The hope is that the cannabis lounge option will further stimulate sales when those services launch.
Sisolak has committed to promoting equity and justice in the state’s marijuana law. In 2020, for example, he pardoned more than 15,000 people who were convicted for low-level cannabis possession. That action was made possible under a resolution the governor introduced that was unanimously approved by the state’s Board of Pardons Commissioners.
Meanwhile, a Nevada judge ruled last month that the Board of Pharmacy’s classification of marijuana as a Schedule I substance violates the state Constitution and that the agency “exceeded its authority” by making that designation.

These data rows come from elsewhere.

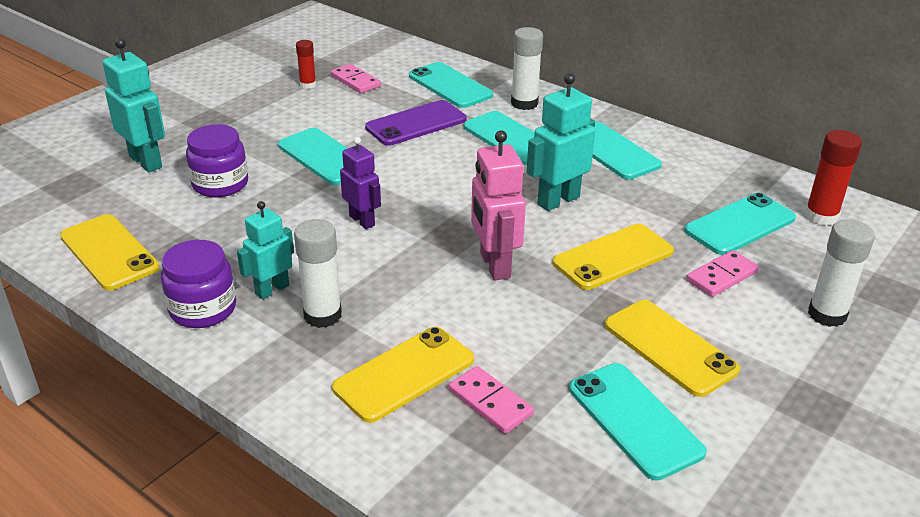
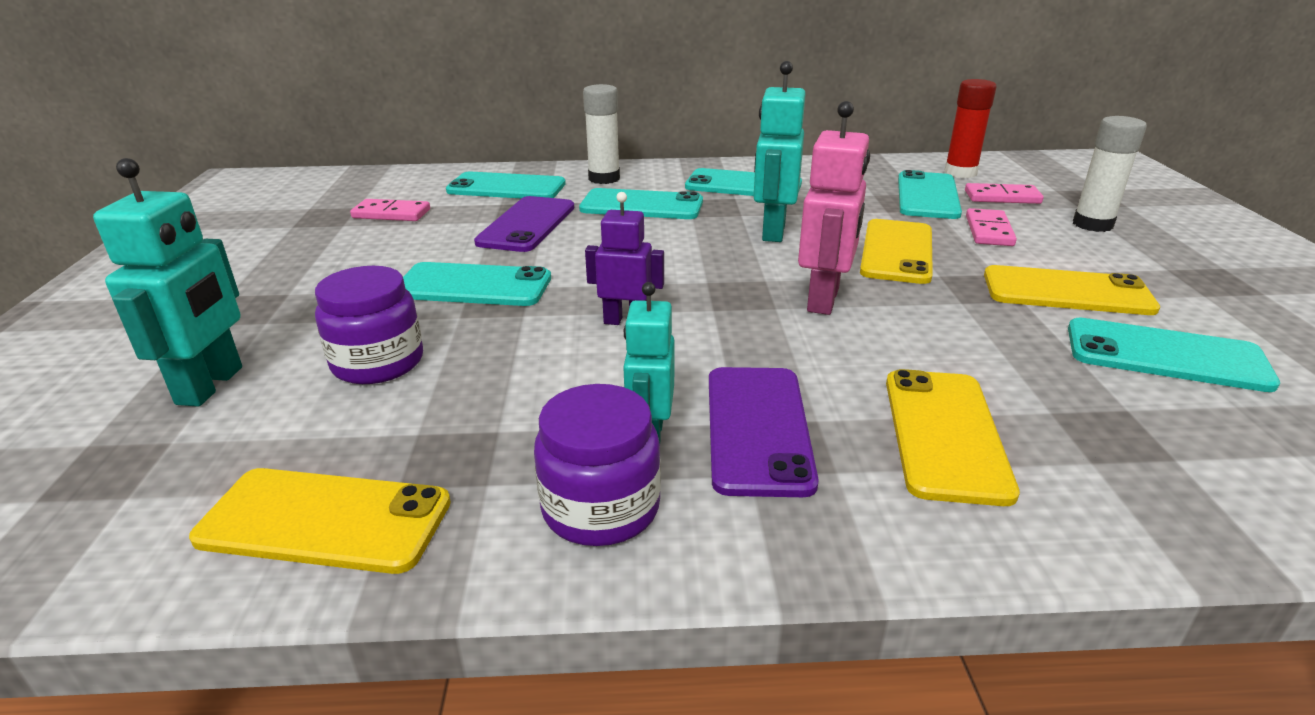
camera: 40 degrees left, 5 degrees down
(146, 162) = (211, 385): turquoise robot -> turquoise robot turned 90 degrees clockwise
(308, 85) = (335, 234): red glue stick -> none
(322, 315) = (757, 429): white glue stick -> purple phone
(490, 402) = (1058, 410): pink domino -> pink domino (1002, 197)
(494, 265) = (824, 300): pink robot -> pink robot turned 105 degrees counterclockwise

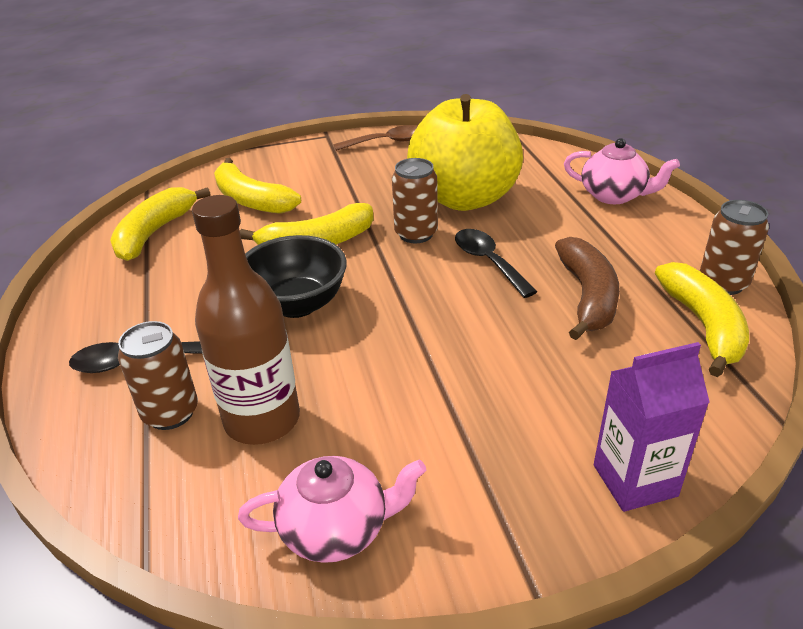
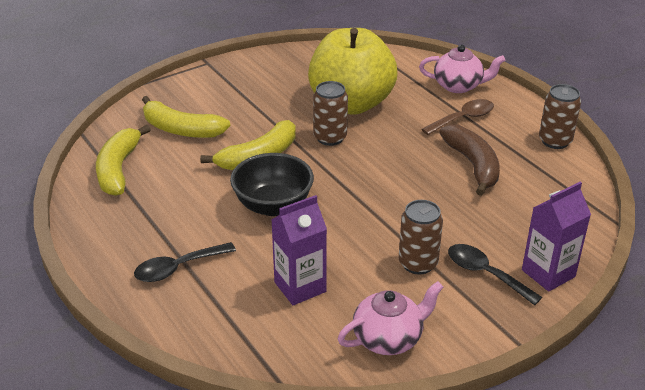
camera: 20 degrees left, 0 degrees up
(170, 413) = (232, 296): brown can -> brown can (418, 263)
(262, 420) = (300, 287): brown bottle -> purple carton
(386, 142) = (262, 63): brown spoon -> brown spoon (463, 119)
(489, 262) = (394, 151): black spoon -> black spoon (486, 274)
(703, 326) = (553, 172): yellow banana -> none

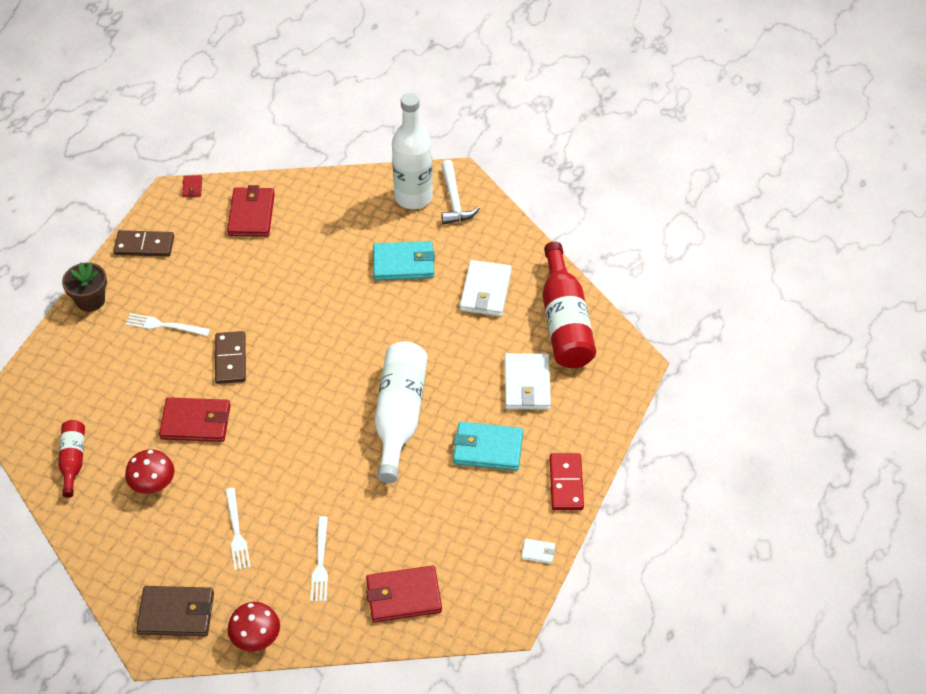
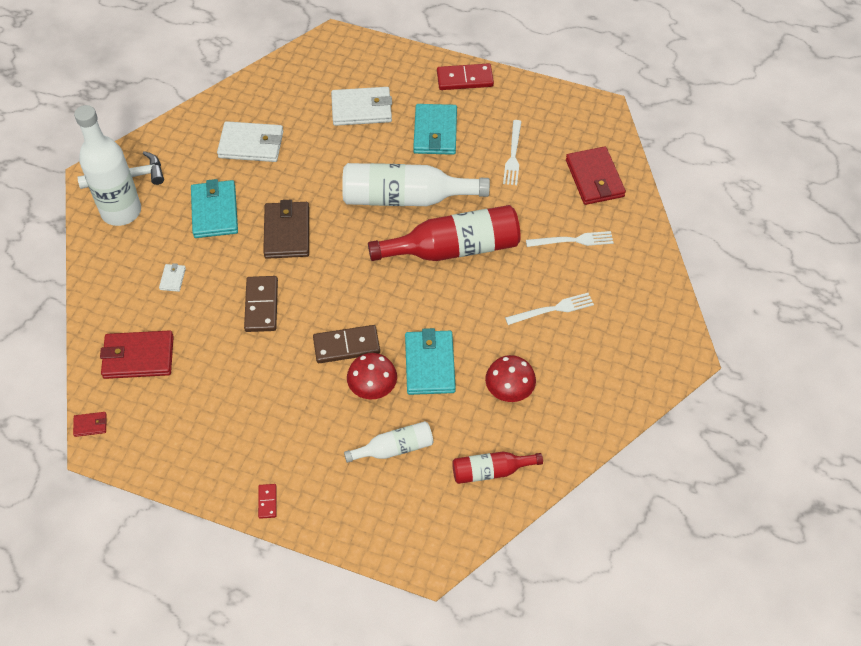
camera: 95 degrees left, 5 degrees up
(90, 300) = (267, 502): brown flower pot -> red domino
(116, 390) = (394, 448): none -> white bottle
(144, 246) = (183, 460): brown domino -> brown domino (261, 305)
(164, 325) = (303, 416): white fork -> white fork (513, 155)
(176, 613) = (647, 344): brown wallet -> brown wallet (287, 232)
(196, 422) = (430, 364): red wallet -> turquoise wallet
(256, 637) = (657, 278): red mushroom -> red mushroom (372, 387)
(538, 552) = (535, 94): white wallet -> white wallet (173, 279)
(564, 321) = (287, 86): red bottle -> red bottle (453, 248)

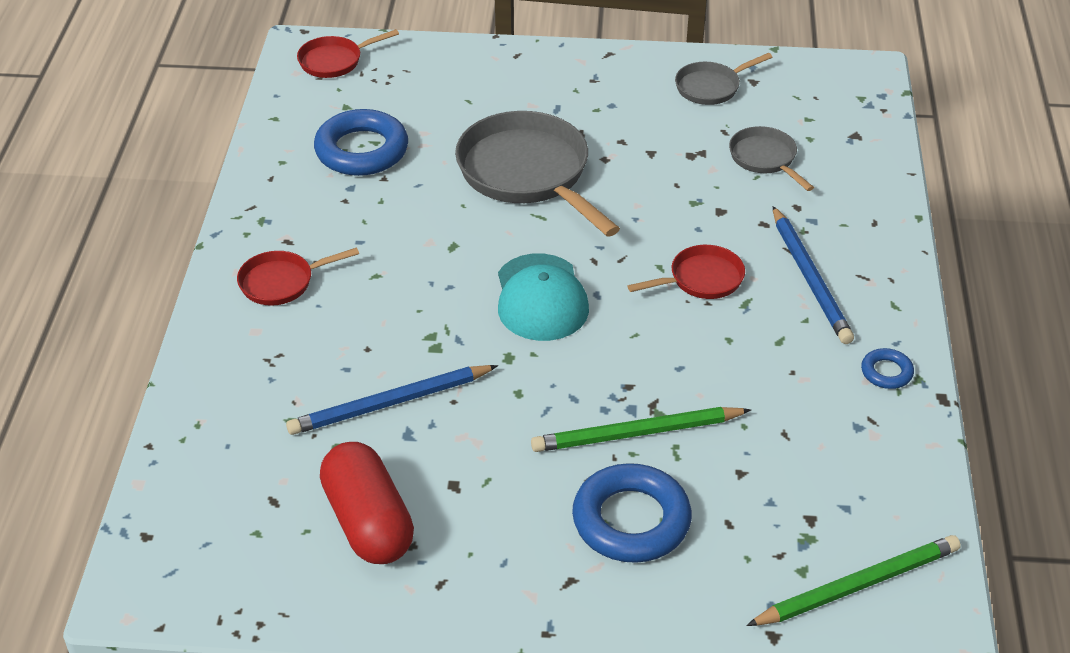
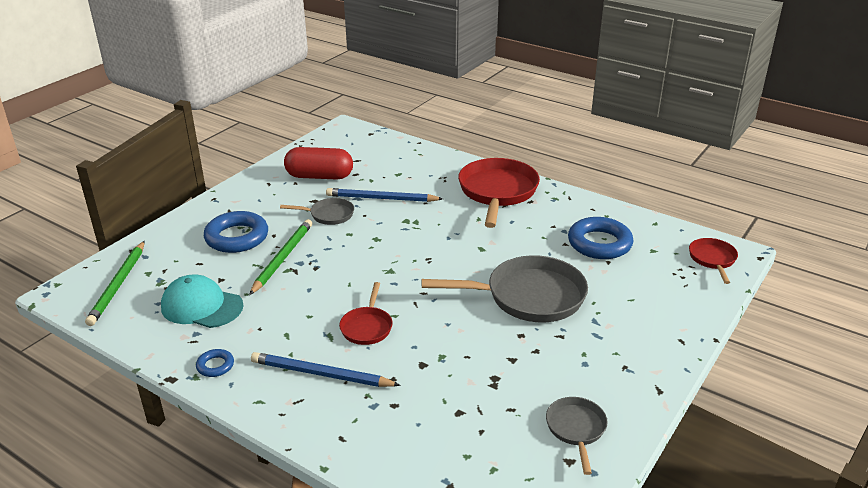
camera: 120 degrees right, 10 degrees down
(281, 282) = (497, 192): red pan -> red pan, size x1.94
(390, 403) = (381, 198): blue pencil -> blue pencil turned 90 degrees counterclockwise
(541, 298) = (410, 263): turquoise cap -> turquoise cap (201, 306)
(765, 159) = (461, 415): grey pan -> grey pan (329, 215)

The ACLU of Nevada filed a lawsuit earlier this year, alleging that despite voter-approved legalization police have continued to make marijuana-related arrests because the Board of Pharmacy has refused to remove cannabis from its controlled substances list.
That has effectively created a legal “loophole” that the civil rights group says conflicts with long-standing constitutional protections for medical marijuana patients.
Separately, in August 2021, a former Las Vegas police officer who sued after facing termination for testing positive for marijuana scored a significant procedural victory, with a district judge denying the department’s request for summary judgement and agreeing that state statute protects employees’ lawful use of cannabis outside of work.